The figures · Recent-research lens

PT-141 Results in the Studies

The quantified outcomes, gathered as a ledger: the Phase 3 endpoints, the year-long extension, the brain-imaging data, and the latest pooled analysis.

The short version

This page collects the PT-141 results — the actual numbers the studies measured — in one place. The headline figures: two Phase 3 trials in 1,267 women found that bremelanotide improved sexual desire by a small, statistically significant amount (FSFI-desire +0.35, P<.001) and lowered desire-related distress (FSDS-DAO −0.33, P<.001) [3].

A 52-week follow-up showed those gains held, with nausea (40.4%) the most common side effect [4]. A brain-imaging study confirmed the central mechanism [5], and a 2026 pooled analysis found improvement across the FSFI total plus desire and arousal subscales [13]. Independent critics counter that the effects, though real, are small [11][12]. The ruled entries below give each figure with its source.

The Phase 3 efficacy results (RECONNECT)

The two pivotal trials are the spine of the PT-141 results record. Enrollment: 1,267 premenopausal women with HSDD across two identical, randomized, placebo-controlled trials [3]. Over 24 weeks, bremelanotide 1.75 mg subcutaneous as-needed produced an integrated FSFI-desire improvement of +0.35 (P<.001) and an integrated FSDS-DAO item-13 reduction of −0.33 (P<.001) versus placebo [3].

Both coprimary endpoints — improved desire and reduced desire-related distress — were met in both trials [3]. The effect is real and reproducible across the matched pair; it is also, by the scale of the instruments, modest, which is the central point of contention in the recent literature [3][12].

Long-term results: the 52-week extension

Durability matters for an as-needed drug, and the open-label extension addressed it directly. 684 women enrolled for up to 52 weeks; no new safety signals emerged and the improvements in sexual desire were sustained over the year [4]. The most common drug-related treatment-emergent adverse events were nausea (40.4%), flushing (20.6%), and headache (12.0%) [4].

The extension's tolerability picture is the source of the most consequential PT-141 result for everyday use: nausea is common and the principal reason people discontinue [4]. Efficacy held; tolerability was the limiting factor.

Mechanistic results: the 2022 fMRI study

The recent-research lens leads to a study that measured the effect inside the brain. In a randomized, double-blind, placebo-controlled crossover fMRI study of 31 premenopausal women with HSDD, MC4R agonism significantly increased sexual desire for up to 24 hours [5]. It also altered task-based brain processing of erotic stimuli, with enhanced amygdala–insula functional connectivity and changes in cerebellar and supplementary-motor activity [5].

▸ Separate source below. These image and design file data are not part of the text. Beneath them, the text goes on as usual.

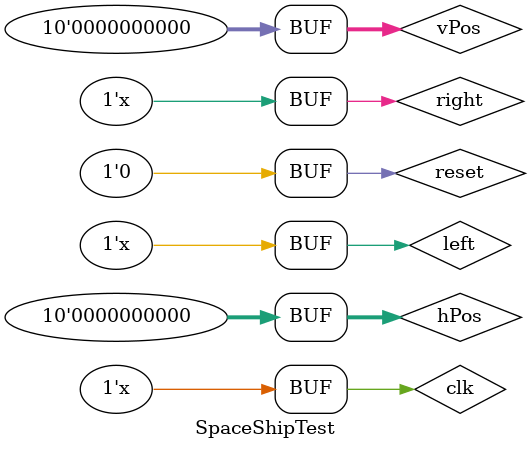
<source format=v>
`timescale 1ns / 1ps


module SpaceShipTest;

	// Inputs
	reg clk;
	reg reset;
	reg left;
	reg right;
	reg [9:0] hPos;
	reg [9:0] vPos;

	// Outputs
	wire [9:0] gunPosition;
	wire [2:0] color;

	// Instantiate the Unit Under Test (UUT)
	SpaceShip uut (
		.clk(clk), 
		.reset(reset), 
		.left(left), 
		.right(right), 
		.hPos(hPos), 
		.vPos(vPos), 
		.gunPosition(gunPosition), 
		.color(color)
	);

	initial begin
		// Initialize Inputs
		clk = 0;
		reset = 0;
		left = 0;
		right = 0;
		hPos = 0;
		vPos = 0;

		// Wait 100 ns for global reset to finish
		#100;
        
		// Add stimulus here
		reset=1;
		clk=1;
		right=1;
		#100;
      reset=0;

	end
	
	always #10 begin
		
		clk= ~clk ;
		
	end
	
	always #500 begin
	
		left = ~left; //chaque fois que l'horloge clk passe à 1, le spaceship se déplace de 20 à gauche
	
	end
   
	always #500	begin
	
		right = ~right ; //chaque fois que l'horloge clk passe à 1, le spaceship se déplace de 20 à droite
				    //comme nous avons initialisé "right" à 1, il n'y aura jamais de "right" et de "left" à 1 en même temps
	end
	

      
endmodule


</source>
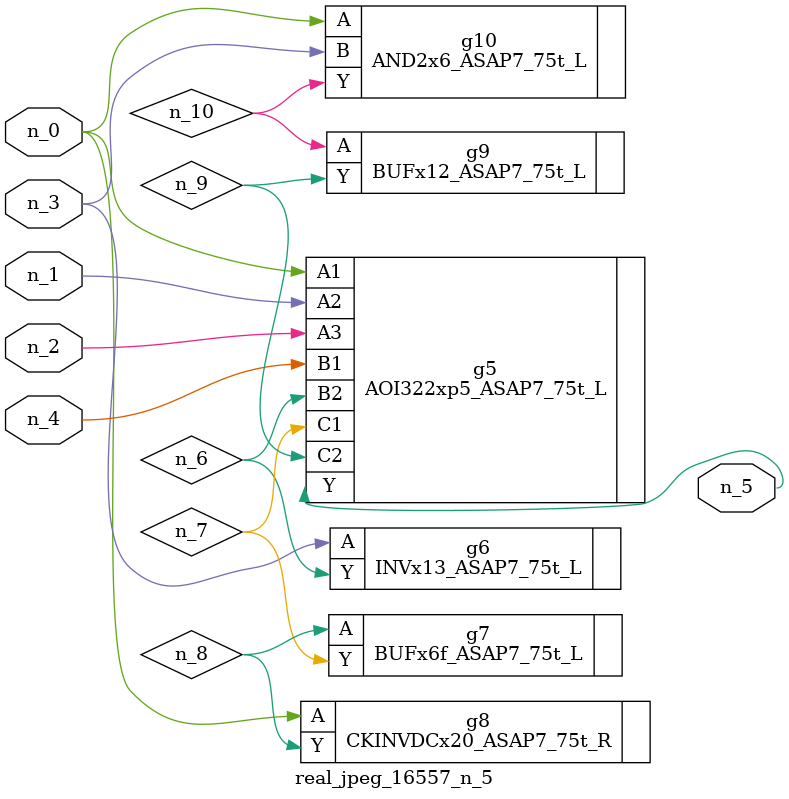
<source format=v>
module real_jpeg_16557_n_5 (n_4, n_0, n_1, n_2, n_3, n_5);

input n_4;
input n_0;
input n_1;
input n_2;
input n_3;

output n_5;

wire n_8;
wire n_6;
wire n_7;
wire n_10;
wire n_9;

AOI322xp5_ASAP7_75t_L g5 ( 
.A1(n_0),
.A2(n_1),
.A3(n_2),
.B1(n_4),
.B2(n_6),
.C1(n_7),
.C2(n_9),
.Y(n_5)
);

CKINVDCx20_ASAP7_75t_R g8 ( 
.A(n_0),
.Y(n_8)
);

AND2x6_ASAP7_75t_L g10 ( 
.A(n_0),
.B(n_3),
.Y(n_10)
);

INVx13_ASAP7_75t_L g6 ( 
.A(n_3),
.Y(n_6)
);

BUFx6f_ASAP7_75t_L g7 ( 
.A(n_8),
.Y(n_7)
);

BUFx12_ASAP7_75t_L g9 ( 
.A(n_10),
.Y(n_9)
);


endmodule
</source>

This is mechanistic neuroimaging evidence that MC4R agonism modulates central sexual brain processing — the imaging counterpart to the behavioral trial results, and a confirmation that the route of action is central rather than vascular [5].

The most recent pooled and critical results

The newest results sharpen the balance. A 2026 systematic review and meta-analysis of female sexual desire, arousal, and orgasmic dysfunction treatments reported that bremelanotide improved total FSFI plus the desire and arousal subscales across pooled trials [13]. That is the supportive recent reading.

The critical reading is equally recent. Spielmans (2024) re-examines the same trial data and argues the effects on desire and distress, while statistically significant, are small, questioning their clinical meaningfulness and the choice of outcome measures [12]. A 2017 review of HSDD pharmacotherapy similarly notes that bremelanotide showed some clinical benefit but that the trials carry design, dosing, or generalizability limitations [11]. The honest ledger keeps both columns open.